NHL's Mumps Outbreak Might Not Be Over Yet

More than a dozen hockey players and referees have contracted mumps.

Mumps can be spread by sneezing and coughing, and it can spread quickly in close quarters, with hockey’s physicality and locker room culture aiding in the outbreak. Because mumps has an incubation period of up to three weeks, doctors say, it will take some time to know when the league’s outbreak is over.

Penguins forward Beau Bennett, who was tested Monday, is the latest player to be screened for mumps.

Days earlier, Bennett’s teammate Sidney Crosby appeared in the locker room with a swollen face, a tell-tale sign of the disease. Crosby is past the infectious stage and could return to the team as early as today, Penguins officials said.

Bennett was tested four days after he and other Penguins players visited the Children’s Hospital of Pittsburgh to spread Christmas cheer.
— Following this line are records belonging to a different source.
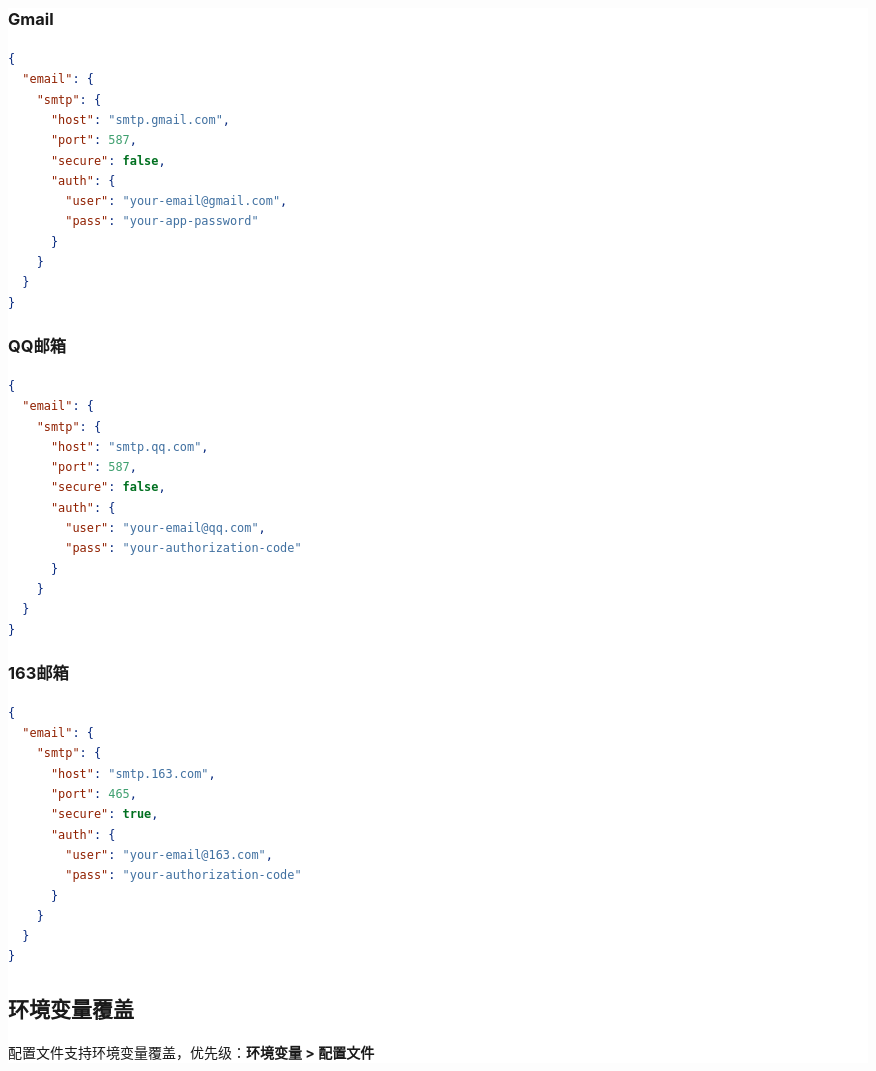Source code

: ### Gmail
```json
{
  "email": {
    "smtp": {
      "host": "smtp.gmail.com",
      "port": 587,
      "secure": false,
      "auth": {
        "user": "your-email@gmail.com",
        "pass": "your-app-password"
      }
    }
  }
}
```

### QQ邮箱
```json
{
  "email": {
    "smtp": {
      "host": "smtp.qq.com",
      "port": 587,
      "secure": false,
      "auth": {
        "user": "your-email@qq.com",
        "pass": "your-authorization-code"
      }
    }
  }
}
```

### 163邮箱
```json
{
  "email": {
    "smtp": {
      "host": "smtp.163.com",
      "port": 465,
      "secure": true,
      "auth": {
        "user": "your-email@163.com",
        "pass": "your-authorization-code"
      }
    }
  }
}
```

## 环境变量覆盖
配置文件支持环境变量覆盖，优先级：**环境变量 > 配置文件**

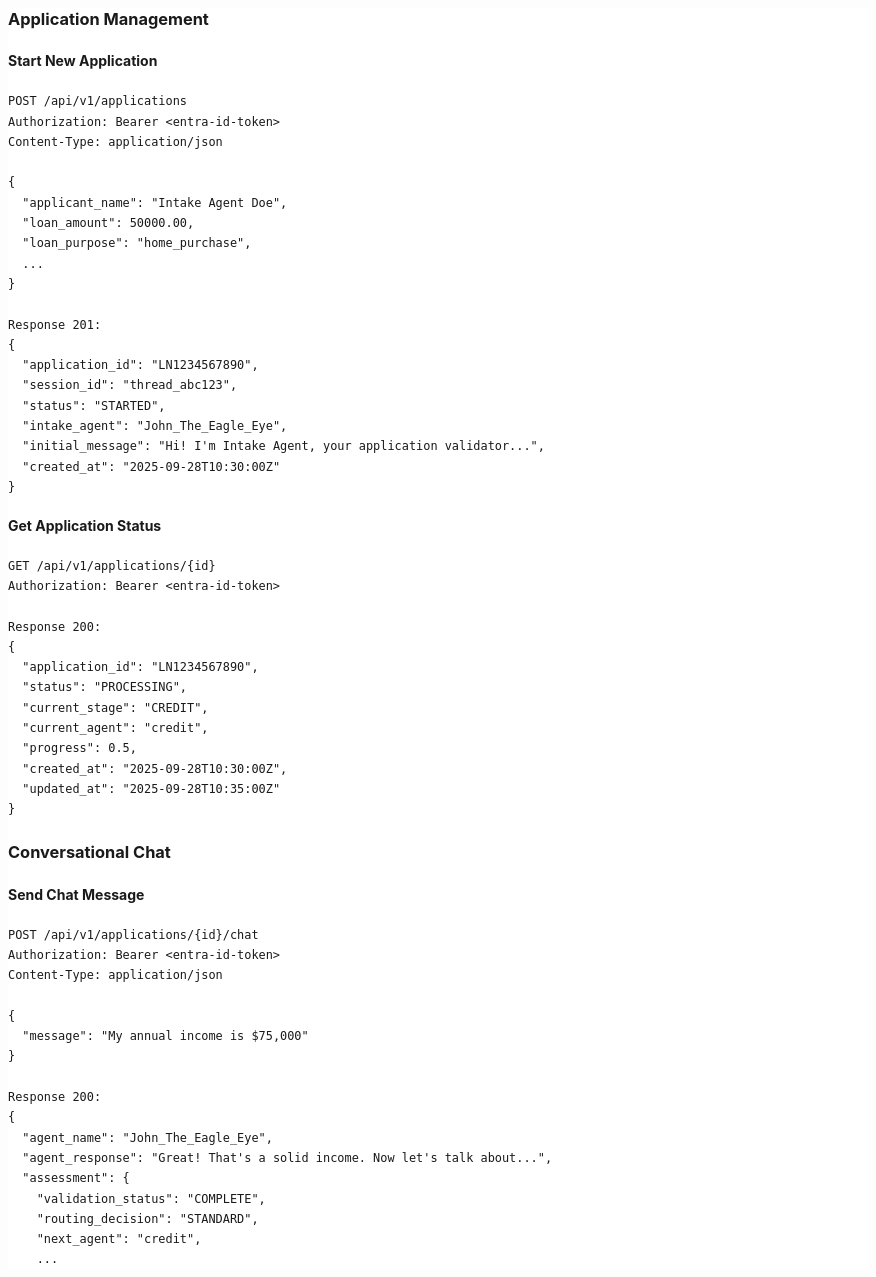 ### Application Management

#### Start New Application
```http
POST /api/v1/applications
Authorization: Bearer <entra-id-token>
Content-Type: application/json

{
  "applicant_name": "Intake Agent Doe",
  "loan_amount": 50000.00,
  "loan_purpose": "home_purchase",
  ...
}

Response 201:
{
  "application_id": "LN1234567890",
  "session_id": "thread_abc123",
  "status": "STARTED",
  "intake_agent": "John_The_Eagle_Eye",
  "initial_message": "Hi! I'm Intake Agent, your application validator...",
  "created_at": "2025-09-28T10:30:00Z"
}
```

#### Get Application Status
```http
GET /api/v1/applications/{id}
Authorization: Bearer <entra-id-token>

Response 200:
{
  "application_id": "LN1234567890",
  "status": "PROCESSING",
  "current_stage": "CREDIT",
  "current_agent": "credit",
  "progress": 0.5,
  "created_at": "2025-09-28T10:30:00Z",
  "updated_at": "2025-09-28T10:35:00Z"
}
```

### Conversational Chat

#### Send Chat Message
```http
POST /api/v1/applications/{id}/chat
Authorization: Bearer <entra-id-token>
Content-Type: application/json

{
  "message": "My annual income is $75,000"
}

Response 200:
{
  "agent_name": "John_The_Eagle_Eye",
  "agent_response": "Great! That's a solid income. Now let's talk about...",
  "assessment": {
    "validation_status": "COMPLETE",
    "routing_decision": "STANDARD",
    "next_agent": "credit",
    ...
```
In a statement to ABC News, the hospital said it plans to isolate patients and families who visited with Bennett and who had not received their age-appropriate doses of mumps vaccine, and will be monitoring them.

Children with immune problems are at a greater risk to have severe infections from the mumps.

Mumps was nearly eradicated in 1967, but made a re-emergence in 2000. A notable outbreak occurred in the Midwest in 2006, when thousands of college students were infected.